July 07, 2003

A RABBI PRAYS FOR THE SECOND COMING

What incredible chutzpah and poor taste for a Jew – a rabbi, yet – to play arbiter of Christian doctrine and propriety. Nonetheless, here goes:

I am not a professing Christian, but I am a student of the Christian Bible who is particularly engaged by “what Jesus said,” unadulterated by the overlay of Paul and the early Church Fathers. As I read “what Jesus said,” I find myself praying for the Second Coming – if only so that Jesus could straighten out the account with one Reverend Jerry Falwell.

Were Falwell’s attack on Tinky-Winky as lurking homosexual menace an isolated gaffe, we could always say, “Oh well, even the smartest folks have the right to say something stupid every once in a while.” But Falwell’s ministry has stood for a long, consistent stream of tirades against imaginary bogeymen. It has been consistently bereft of appeals for social justice and a championing of the poor, the oppressed, the spat-upon. It has been long on xenophobia and us-versus-them dichotomies, and conspicuously short on Golden Rule and Beatitudes.

Call me naïve, but I can hear Jesus pressing the case to Falwell: “Jerry, your lack of charity and compassion are troubling enough. But, you are one of the few personalities who has the ‘stuff’ to captivate media attention and public interest. And then you piddle it away by shooting at a purple puff-dolly, when you could be using your influence to do such immeasurable good. That, Jerry, is truly intolerable.”

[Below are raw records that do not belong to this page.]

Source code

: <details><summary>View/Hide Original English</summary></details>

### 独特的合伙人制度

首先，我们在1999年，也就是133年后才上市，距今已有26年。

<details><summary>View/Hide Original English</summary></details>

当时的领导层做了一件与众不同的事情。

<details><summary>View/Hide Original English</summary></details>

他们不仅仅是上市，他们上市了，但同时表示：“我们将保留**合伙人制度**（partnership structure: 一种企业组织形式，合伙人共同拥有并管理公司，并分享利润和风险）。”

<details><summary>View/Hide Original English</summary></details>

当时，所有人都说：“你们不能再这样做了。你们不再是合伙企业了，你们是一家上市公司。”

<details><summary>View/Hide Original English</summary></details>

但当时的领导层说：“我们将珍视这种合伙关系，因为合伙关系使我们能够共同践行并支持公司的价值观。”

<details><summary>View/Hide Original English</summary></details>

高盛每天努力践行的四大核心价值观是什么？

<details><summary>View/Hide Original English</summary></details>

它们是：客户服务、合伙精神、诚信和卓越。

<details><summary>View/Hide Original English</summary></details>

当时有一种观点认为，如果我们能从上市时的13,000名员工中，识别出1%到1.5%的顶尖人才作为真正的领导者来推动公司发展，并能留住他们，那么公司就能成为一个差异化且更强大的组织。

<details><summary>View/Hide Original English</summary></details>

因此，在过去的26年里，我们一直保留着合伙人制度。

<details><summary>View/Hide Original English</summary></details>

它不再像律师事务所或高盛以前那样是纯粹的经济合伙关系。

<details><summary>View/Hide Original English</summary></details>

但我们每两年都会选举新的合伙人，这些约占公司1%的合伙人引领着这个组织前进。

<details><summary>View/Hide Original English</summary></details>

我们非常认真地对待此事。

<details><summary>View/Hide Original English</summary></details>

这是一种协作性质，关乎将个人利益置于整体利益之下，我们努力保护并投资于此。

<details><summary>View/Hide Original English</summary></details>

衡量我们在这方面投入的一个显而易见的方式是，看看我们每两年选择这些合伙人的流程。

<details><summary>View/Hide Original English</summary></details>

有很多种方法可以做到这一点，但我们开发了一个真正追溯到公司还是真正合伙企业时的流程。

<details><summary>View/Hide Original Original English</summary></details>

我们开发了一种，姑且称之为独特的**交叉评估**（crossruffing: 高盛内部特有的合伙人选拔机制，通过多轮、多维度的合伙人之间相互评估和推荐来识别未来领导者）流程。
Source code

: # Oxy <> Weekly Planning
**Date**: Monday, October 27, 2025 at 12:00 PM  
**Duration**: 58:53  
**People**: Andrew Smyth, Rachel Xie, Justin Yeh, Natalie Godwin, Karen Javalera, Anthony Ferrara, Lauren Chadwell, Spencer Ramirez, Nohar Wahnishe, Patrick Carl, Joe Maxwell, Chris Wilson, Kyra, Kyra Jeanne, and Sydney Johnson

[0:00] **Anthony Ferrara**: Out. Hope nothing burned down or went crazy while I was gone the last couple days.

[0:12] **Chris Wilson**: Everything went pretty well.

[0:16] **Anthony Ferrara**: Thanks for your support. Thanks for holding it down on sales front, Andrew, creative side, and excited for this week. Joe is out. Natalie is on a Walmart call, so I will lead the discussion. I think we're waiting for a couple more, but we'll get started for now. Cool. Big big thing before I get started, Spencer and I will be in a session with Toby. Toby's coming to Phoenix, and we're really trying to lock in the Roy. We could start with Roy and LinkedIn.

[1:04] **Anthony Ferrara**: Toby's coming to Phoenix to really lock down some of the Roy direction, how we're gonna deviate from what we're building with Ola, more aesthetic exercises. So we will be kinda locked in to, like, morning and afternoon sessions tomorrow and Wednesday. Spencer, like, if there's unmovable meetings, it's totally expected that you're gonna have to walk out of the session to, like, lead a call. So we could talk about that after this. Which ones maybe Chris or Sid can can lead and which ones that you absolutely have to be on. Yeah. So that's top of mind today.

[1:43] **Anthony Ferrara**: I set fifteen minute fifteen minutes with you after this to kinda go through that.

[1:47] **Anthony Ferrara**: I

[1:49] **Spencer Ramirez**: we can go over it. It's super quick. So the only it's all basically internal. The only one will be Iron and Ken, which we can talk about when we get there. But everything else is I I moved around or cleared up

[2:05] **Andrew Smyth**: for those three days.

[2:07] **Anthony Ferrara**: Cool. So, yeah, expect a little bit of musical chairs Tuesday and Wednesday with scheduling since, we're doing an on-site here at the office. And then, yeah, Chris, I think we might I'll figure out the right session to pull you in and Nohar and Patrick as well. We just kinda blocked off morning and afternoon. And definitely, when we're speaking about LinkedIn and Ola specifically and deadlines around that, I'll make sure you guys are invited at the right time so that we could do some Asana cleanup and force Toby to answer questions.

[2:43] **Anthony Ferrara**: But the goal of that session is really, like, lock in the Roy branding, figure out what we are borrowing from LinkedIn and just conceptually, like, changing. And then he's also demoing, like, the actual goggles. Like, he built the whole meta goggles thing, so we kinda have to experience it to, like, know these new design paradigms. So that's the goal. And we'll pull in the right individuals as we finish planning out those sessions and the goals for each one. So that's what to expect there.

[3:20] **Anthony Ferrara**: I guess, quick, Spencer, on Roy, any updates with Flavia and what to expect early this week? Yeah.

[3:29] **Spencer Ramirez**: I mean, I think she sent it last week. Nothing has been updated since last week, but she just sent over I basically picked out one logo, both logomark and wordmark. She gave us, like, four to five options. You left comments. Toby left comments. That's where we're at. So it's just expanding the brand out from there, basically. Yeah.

I know, I know. The Fundamentalists would say that at the Second Coming, Jesus would hand me a “go straight to hell” card. But from what I have read, I have to believe that Jesus would put the likes of me – literally or figuratively – on the back burner while he took care of tin-whistle demagogues who would not know “the poor in spirit, the meek, the mourners, the just, the merciful, the clean of heart, the peacemakers, the sufferers of persecution” if they bit them on the nose.

So, come on down from your acropolis, Reverend Falwell. Spend some time in a soup kitchen, a homeless shelter, an AIDS hospice. And then use that imposing public persona of yours to advocate love of neighbor commensurate with love of self. It would do your soul – and our spirits – immeasurable good.